- [PROBLEM TO SOLVE]
The expected response is the full listing, retyped exactly, without its images.

- - -

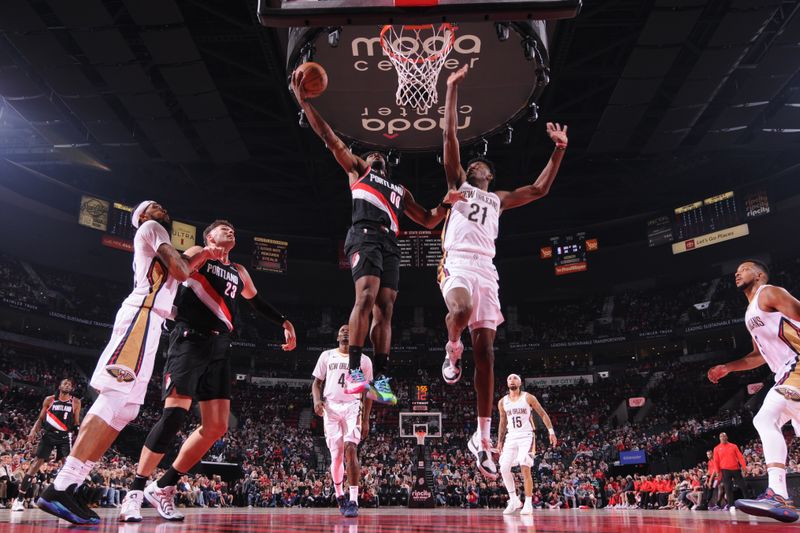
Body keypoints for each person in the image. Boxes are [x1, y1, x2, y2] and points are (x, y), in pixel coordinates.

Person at [36, 200, 223, 525]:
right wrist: (205, 252)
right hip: (140, 317)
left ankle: (71, 485)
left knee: (126, 410)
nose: (162, 207)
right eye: (154, 205)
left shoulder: (157, 239)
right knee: (113, 398)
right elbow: (180, 270)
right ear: (143, 216)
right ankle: (60, 485)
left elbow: (174, 277)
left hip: (154, 323)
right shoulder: (153, 229)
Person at [291, 68, 463, 406]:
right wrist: (306, 104)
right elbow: (329, 137)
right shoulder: (359, 171)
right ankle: (355, 371)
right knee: (365, 297)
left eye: (380, 156)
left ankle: (380, 378)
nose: (376, 157)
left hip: (390, 242)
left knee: (386, 308)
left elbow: (429, 220)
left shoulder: (400, 189)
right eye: (372, 154)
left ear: (388, 163)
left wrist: (447, 202)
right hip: (364, 234)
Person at [120, 219, 296, 522]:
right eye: (223, 228)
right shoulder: (198, 253)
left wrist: (284, 322)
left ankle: (163, 486)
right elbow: (180, 270)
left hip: (220, 348)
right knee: (174, 415)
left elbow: (257, 303)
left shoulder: (240, 271)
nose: (230, 231)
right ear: (209, 236)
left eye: (233, 230)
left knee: (216, 427)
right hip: (190, 338)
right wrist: (205, 253)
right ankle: (134, 492)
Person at [440, 64, 568, 478]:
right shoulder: (459, 185)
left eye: (482, 166)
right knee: (458, 312)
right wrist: (452, 88)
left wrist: (559, 149)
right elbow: (449, 138)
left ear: (490, 175)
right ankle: (450, 346)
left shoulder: (498, 199)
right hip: (457, 261)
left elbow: (540, 189)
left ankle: (481, 438)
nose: (475, 166)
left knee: (488, 355)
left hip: (486, 269)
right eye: (472, 164)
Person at [708, 259, 800, 523]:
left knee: (765, 418)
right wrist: (728, 367)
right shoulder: (751, 313)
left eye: (745, 268)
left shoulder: (770, 292)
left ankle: (779, 495)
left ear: (759, 275)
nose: (738, 272)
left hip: (798, 365)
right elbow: (757, 356)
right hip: (785, 373)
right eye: (736, 270)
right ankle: (780, 497)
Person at [311, 324, 372, 518]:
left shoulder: (363, 360)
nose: (346, 331)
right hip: (331, 408)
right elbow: (316, 383)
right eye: (342, 330)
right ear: (338, 336)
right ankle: (339, 496)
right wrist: (316, 400)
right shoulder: (327, 356)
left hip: (353, 406)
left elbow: (368, 393)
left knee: (351, 449)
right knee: (336, 456)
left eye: (349, 329)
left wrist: (366, 420)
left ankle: (353, 500)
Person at [12, 378, 81, 512]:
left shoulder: (76, 402)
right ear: (60, 385)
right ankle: (19, 499)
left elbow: (76, 422)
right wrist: (33, 430)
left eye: (70, 384)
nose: (67, 385)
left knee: (68, 467)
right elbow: (41, 418)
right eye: (65, 383)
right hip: (49, 435)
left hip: (65, 436)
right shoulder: (49, 400)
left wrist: (78, 434)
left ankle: (67, 501)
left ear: (71, 388)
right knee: (36, 464)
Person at [496, 374, 557, 515]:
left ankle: (528, 503)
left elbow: (542, 413)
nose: (512, 380)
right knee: (504, 468)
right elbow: (502, 422)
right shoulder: (502, 402)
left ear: (520, 382)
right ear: (507, 383)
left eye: (514, 378)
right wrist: (500, 441)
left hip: (527, 436)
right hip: (511, 437)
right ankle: (514, 500)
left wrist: (551, 432)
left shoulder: (528, 397)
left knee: (525, 467)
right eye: (509, 378)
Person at [709, 433, 750, 511]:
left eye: (724, 436)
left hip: (736, 469)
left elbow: (740, 457)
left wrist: (744, 467)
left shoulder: (733, 446)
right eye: (721, 436)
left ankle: (749, 503)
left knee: (743, 486)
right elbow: (716, 461)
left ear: (727, 437)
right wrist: (717, 471)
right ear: (719, 438)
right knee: (728, 488)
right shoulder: (716, 448)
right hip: (725, 470)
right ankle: (731, 505)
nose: (723, 437)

- - -

- [WRITTEN SOLUTION]
Body keypoints for each person in the image. Boxes are [x1, y1, x2, y2] and points are (x, y), in pixel coordinates.

Person at [36, 200, 223, 525]:
right wrist: (205, 252)
right hip: (140, 317)
left ankle: (71, 485)
left knee: (126, 410)
nose: (162, 207)
right eye: (154, 205)
left shoulder: (157, 239)
right knee: (113, 398)
right elbow: (180, 270)
right ear: (143, 216)
right ankle: (60, 485)
left elbow: (174, 277)
left hip: (154, 323)
right shoulder: (153, 229)
Person at [291, 68, 463, 406]:
right wrist: (306, 104)
right elbow: (329, 137)
right shoulder: (359, 171)
right ankle: (355, 371)
right knee: (365, 297)
left eye: (380, 156)
left ankle: (380, 378)
nose: (376, 157)
left hip: (390, 242)
left knee: (386, 308)
left elbow: (429, 220)
left shoulder: (400, 189)
right eye: (372, 154)
left ear: (388, 163)
left wrist: (447, 202)
right hip: (364, 234)
Person at [120, 219, 296, 522]:
right eye: (223, 228)
right shoulder: (198, 253)
left wrist: (284, 322)
left ankle: (163, 486)
right elbow: (180, 270)
left hip: (220, 348)
right knee: (174, 415)
left elbow: (257, 303)
left shoulder: (240, 271)
nose: (230, 231)
right ear: (209, 236)
left eye: (233, 230)
left knee: (216, 427)
right hip: (190, 338)
right wrist: (205, 253)
right ankle: (134, 492)
Person at [440, 64, 568, 478]:
right shoulder: (459, 185)
left eye: (482, 166)
right knee: (458, 312)
right wrist: (452, 88)
left wrist: (559, 149)
right elbow: (449, 138)
left ear: (490, 175)
right ankle: (450, 346)
left shoulder: (498, 199)
right hip: (457, 261)
left elbow: (540, 189)
left ankle: (481, 438)
nose: (475, 166)
left knee: (488, 355)
left hip: (486, 269)
right eye: (472, 164)
Person at [708, 259, 800, 523]:
left knee: (765, 418)
right wrist: (728, 367)
right shoulder: (751, 313)
left eye: (745, 268)
left shoulder: (770, 292)
left ankle: (779, 495)
left ear: (759, 275)
nose: (738, 272)
left hip: (798, 365)
right elbow: (757, 356)
right hip: (785, 373)
right eye: (736, 270)
right ankle: (780, 497)
Person at [311, 324, 372, 518]:
left shoulder: (363, 360)
nose: (346, 331)
right hip: (331, 408)
right elbow: (316, 383)
right eye: (342, 330)
right ear: (338, 336)
right ankle: (339, 496)
right wrist: (316, 400)
right shoulder: (327, 356)
left hip: (353, 406)
left elbow: (368, 393)
left knee: (351, 449)
right knee: (336, 456)
left eye: (349, 329)
left wrist: (366, 420)
left ankle: (353, 500)
Person at [12, 378, 81, 512]:
left shoulder: (76, 402)
right ear: (60, 385)
right ankle: (19, 499)
left elbow: (76, 422)
right wrist: (33, 430)
left eye: (70, 384)
nose: (67, 385)
left knee: (68, 467)
right elbow: (41, 418)
right eye: (65, 383)
right hip: (49, 435)
left hip: (65, 436)
right shoulder: (49, 400)
left wrist: (78, 434)
left ankle: (67, 501)
left ear: (71, 388)
right knee: (36, 464)
Person at [496, 374, 557, 515]:
left ankle: (528, 503)
left elbow: (542, 413)
nose: (512, 380)
right knee: (504, 468)
right elbow: (502, 422)
right shoulder: (502, 402)
left ear: (520, 382)
right ear: (507, 383)
left eye: (514, 378)
right wrist: (500, 441)
left hip: (527, 436)
right hip: (511, 437)
right ankle: (514, 500)
left wrist: (551, 432)
left shoulder: (528, 397)
left knee: (525, 467)
right eye: (509, 378)
Person at [709, 433, 750, 511]:
left eye: (724, 436)
left hip: (736, 469)
left elbow: (740, 457)
left wrist: (744, 467)
left shoulder: (733, 446)
right eye: (721, 436)
left ankle: (749, 503)
left knee: (743, 486)
right elbow: (716, 461)
left ear: (727, 437)
right wrist: (717, 471)
right ear: (719, 438)
right knee: (728, 488)
right shoulder: (716, 448)
right hip: (725, 470)
right ankle: (731, 505)
nose: (723, 437)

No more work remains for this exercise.